Tourné avec des acteurs non-professionnels en guise d'interlocuteurs du couple, le personnel hôtelier et le personnel hospitalier par exemple, on remarque assez vite que le film entre dans une dimension quasi-documentaire à mesure que le terme de la grossesse se rapproche. Malaise donc, faut-il rire quand les vrais médecins ne le font pas ? Qui joue, qui ne joue pas ? Ce glissement vers le style documentaire donne une profondeur au film d'où jaillit la grande qualité de comédiens de Jonathan Cohen et Marina Foïs. Le trublion qu'il incarne se fatigue, il semble plus que jamais être en sur-régime dans un monde qui lui échappe de plus en plus violemment. Son désir de paternité et sa manœuvre pour provoquer la grossesse sont l'illustration d'une immaturité qui devient impossible devant l'enjeu très réel de mettre bientôt un enfant au monde. Sans changer de registre, le film le fait pour lui, Jonathan Cohen en devient profondément touchant.

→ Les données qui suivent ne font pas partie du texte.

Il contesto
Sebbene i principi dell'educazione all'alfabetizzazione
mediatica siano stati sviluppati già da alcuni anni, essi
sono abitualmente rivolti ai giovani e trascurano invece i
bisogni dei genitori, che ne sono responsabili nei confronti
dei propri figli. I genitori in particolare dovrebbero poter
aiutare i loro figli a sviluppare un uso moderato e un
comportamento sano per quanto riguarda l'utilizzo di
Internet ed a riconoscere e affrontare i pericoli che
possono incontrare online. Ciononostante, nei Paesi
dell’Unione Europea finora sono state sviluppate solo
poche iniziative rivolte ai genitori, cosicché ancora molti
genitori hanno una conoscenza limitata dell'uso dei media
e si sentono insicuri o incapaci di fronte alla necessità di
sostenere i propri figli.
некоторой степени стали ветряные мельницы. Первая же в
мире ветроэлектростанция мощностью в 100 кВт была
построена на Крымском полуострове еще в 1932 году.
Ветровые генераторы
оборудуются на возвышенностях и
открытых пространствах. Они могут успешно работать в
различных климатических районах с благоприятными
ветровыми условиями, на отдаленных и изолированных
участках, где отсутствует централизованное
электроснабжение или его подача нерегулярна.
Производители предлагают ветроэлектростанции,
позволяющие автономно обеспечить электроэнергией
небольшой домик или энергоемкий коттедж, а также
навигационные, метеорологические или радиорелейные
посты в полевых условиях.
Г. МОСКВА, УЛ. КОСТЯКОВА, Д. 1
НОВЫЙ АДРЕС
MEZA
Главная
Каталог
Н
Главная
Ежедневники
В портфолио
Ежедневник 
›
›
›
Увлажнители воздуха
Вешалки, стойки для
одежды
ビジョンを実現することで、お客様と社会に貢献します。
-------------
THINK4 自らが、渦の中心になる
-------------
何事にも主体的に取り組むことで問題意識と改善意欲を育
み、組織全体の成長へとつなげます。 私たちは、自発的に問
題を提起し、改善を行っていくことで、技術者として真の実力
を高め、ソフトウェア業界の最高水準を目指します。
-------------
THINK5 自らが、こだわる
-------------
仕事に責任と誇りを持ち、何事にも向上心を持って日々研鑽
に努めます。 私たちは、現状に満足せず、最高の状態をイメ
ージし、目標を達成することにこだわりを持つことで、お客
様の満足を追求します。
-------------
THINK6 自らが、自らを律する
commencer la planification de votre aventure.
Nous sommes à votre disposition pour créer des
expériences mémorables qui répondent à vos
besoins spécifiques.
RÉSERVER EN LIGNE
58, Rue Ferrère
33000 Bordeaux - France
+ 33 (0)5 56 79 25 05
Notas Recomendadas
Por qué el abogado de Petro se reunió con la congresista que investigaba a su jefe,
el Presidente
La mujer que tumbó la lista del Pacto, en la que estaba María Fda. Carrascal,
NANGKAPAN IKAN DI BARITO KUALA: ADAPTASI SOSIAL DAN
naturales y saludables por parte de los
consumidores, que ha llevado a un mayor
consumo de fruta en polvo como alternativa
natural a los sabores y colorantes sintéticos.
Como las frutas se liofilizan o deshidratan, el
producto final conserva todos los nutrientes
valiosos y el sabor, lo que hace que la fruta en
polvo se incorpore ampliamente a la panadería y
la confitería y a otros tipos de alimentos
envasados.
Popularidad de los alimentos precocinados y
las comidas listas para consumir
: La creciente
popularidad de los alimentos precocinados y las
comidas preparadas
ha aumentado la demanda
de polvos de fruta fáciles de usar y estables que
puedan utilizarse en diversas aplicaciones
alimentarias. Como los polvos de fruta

Un très beau film, mais blessé par son âpreté

Énorme est un film extrême et total. Extrême parce qu'il s'aventure dans des recoins obscurs de l'intimité, passant de la blague potache à la violence sèche des paroles du désamour. Total, parce qu'il s'autorise mille effets de cinéma : le comique, le tragique, le permis et le défendu, le joyeux et le triste, en laissant soin à son spectateur de composer lui-même la mélodie du film. Pour unir tous ces aspects, la photographie est froide et réaliste. Il fait de manière égale jour ou nuit, beau ou mauvais temps, et cela pourra rebuter certains spectateurs, dont les fans de Cohen et Foïs habitués à leurs délires plus légers. Énorme est un film exigeant et fulgurant. Il est aussi révélateur du malaise ainsi que des fausses conceptions associées à la grossesse et qu'on préfère souvent ignorer. Son éclat en ravira certains, quand il détournera le regard d'autres.

 

Énorme de Sophie Letourneur, en salle le 2 septembre 2020. La bande-annonce ci-dessous. Retrouvez ici toutes nos bandes-annonces.

Conclusion

Note de la rédaction

"Énorme", nouveau film de Sophie Letourneur, est une expérience cinématographique de grande qualité. Comédie grinçante qui dérive dans l'absurde, ses deux comédiens et sa fausse dimension documentaire font merveille. Un film réussi, souvent brillant, mais qui pourra en laisser plus d'un perplexe.